Work order
Pick out every line in the records below that contains the word "مشاوره", and copy each one.

__________________________________________________

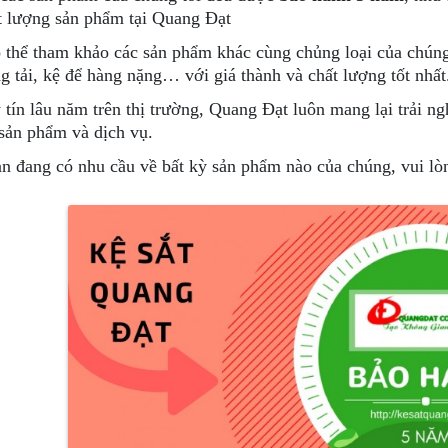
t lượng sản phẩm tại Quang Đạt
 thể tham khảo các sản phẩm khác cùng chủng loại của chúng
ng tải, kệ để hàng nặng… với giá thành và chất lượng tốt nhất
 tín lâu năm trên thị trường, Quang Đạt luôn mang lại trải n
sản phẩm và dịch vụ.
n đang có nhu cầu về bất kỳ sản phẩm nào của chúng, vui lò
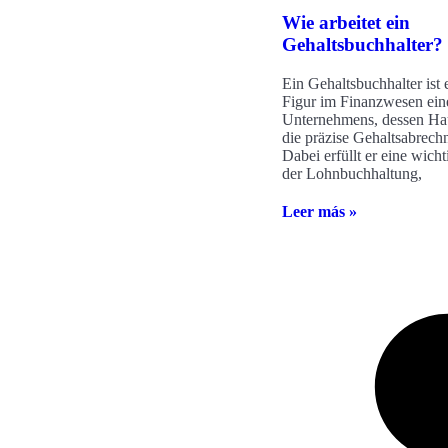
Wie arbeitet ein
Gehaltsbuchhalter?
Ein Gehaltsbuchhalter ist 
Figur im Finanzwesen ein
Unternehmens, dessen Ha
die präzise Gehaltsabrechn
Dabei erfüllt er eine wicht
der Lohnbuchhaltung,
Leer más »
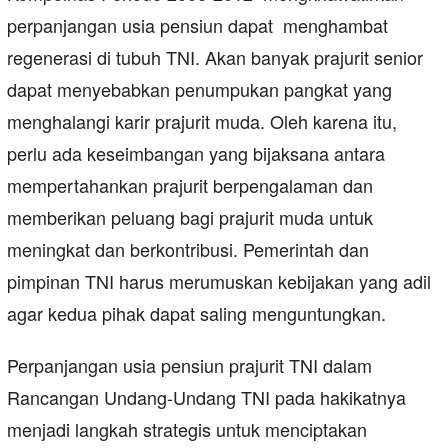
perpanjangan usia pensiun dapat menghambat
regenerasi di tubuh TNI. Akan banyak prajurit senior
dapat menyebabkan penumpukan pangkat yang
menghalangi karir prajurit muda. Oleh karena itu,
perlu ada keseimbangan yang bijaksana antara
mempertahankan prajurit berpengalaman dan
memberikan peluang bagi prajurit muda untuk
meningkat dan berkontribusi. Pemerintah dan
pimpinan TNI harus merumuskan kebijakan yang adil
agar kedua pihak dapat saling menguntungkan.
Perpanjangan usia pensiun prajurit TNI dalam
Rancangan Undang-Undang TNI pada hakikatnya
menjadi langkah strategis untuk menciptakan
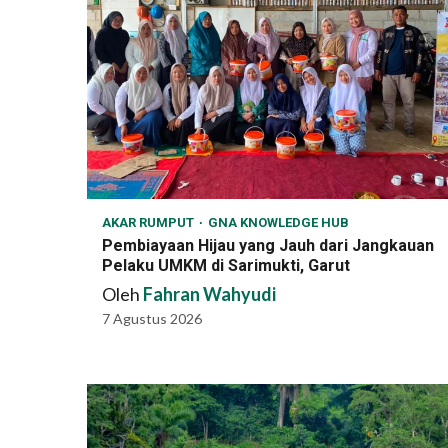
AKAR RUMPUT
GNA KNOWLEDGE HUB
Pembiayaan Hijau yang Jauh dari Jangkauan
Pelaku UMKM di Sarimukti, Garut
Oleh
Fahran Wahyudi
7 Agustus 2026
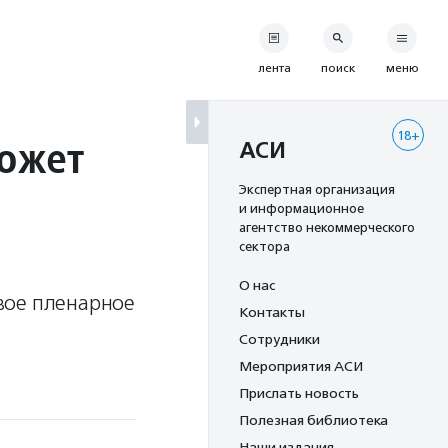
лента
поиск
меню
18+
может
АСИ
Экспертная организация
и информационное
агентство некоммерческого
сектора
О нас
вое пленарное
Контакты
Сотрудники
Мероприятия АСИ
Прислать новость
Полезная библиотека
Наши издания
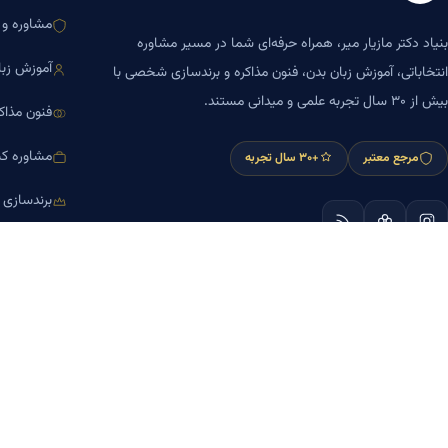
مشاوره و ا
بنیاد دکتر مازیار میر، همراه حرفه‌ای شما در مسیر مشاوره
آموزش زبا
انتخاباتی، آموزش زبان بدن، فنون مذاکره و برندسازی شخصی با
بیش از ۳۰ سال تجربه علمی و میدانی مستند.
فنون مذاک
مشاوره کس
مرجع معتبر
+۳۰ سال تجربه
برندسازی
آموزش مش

__________________________________________________

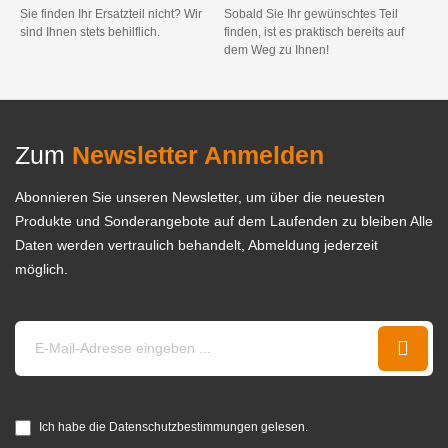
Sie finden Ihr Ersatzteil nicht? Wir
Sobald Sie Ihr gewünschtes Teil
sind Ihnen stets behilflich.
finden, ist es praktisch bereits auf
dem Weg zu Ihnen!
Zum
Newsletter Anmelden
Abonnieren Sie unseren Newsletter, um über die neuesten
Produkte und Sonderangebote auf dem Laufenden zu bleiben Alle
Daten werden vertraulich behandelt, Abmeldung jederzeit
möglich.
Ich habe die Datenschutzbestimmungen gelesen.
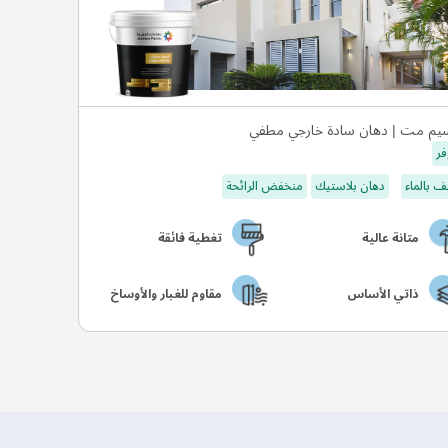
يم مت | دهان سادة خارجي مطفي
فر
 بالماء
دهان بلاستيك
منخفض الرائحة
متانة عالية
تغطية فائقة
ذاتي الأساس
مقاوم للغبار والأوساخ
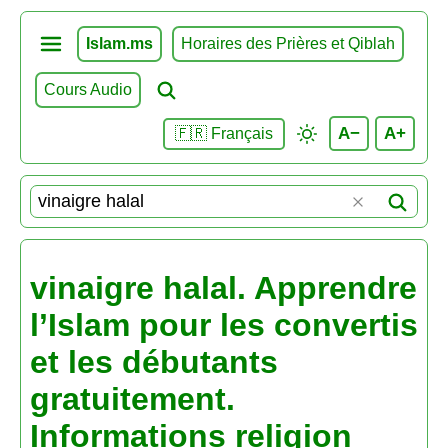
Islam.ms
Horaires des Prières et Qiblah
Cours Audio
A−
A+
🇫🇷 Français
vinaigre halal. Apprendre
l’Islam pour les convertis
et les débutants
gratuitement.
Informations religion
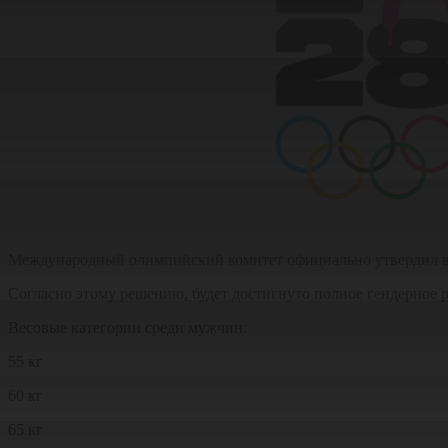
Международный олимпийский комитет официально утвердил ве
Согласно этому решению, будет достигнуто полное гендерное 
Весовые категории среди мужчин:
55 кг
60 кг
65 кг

__________________________________________________

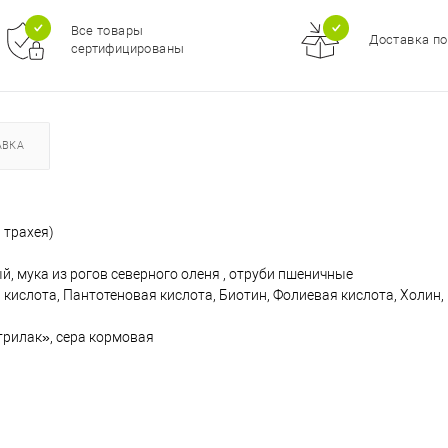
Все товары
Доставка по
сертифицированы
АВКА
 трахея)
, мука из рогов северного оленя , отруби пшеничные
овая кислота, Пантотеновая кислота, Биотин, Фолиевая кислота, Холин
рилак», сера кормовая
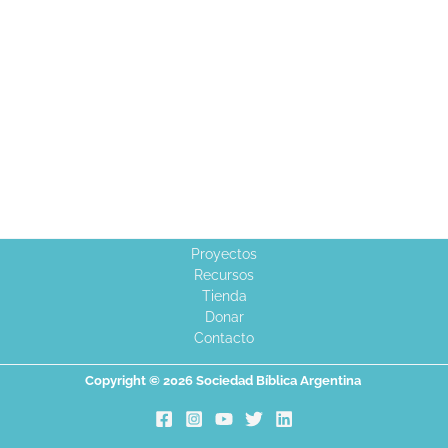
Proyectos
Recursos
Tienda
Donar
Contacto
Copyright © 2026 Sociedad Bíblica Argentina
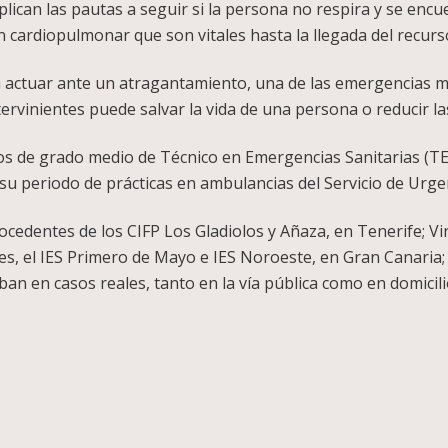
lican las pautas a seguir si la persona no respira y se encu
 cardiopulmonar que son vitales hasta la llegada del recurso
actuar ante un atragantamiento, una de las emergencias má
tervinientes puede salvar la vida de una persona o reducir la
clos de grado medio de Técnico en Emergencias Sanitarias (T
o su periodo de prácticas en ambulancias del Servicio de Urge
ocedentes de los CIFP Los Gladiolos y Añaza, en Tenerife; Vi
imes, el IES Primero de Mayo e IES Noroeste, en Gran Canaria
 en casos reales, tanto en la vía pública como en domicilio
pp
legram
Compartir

__________________________________________________

Response to the exercise
مشاوره و ا
بنیاد دکتر مازیار میر، همراه حرفه‌ای شما در مسیر مشاوره
مشاوره کس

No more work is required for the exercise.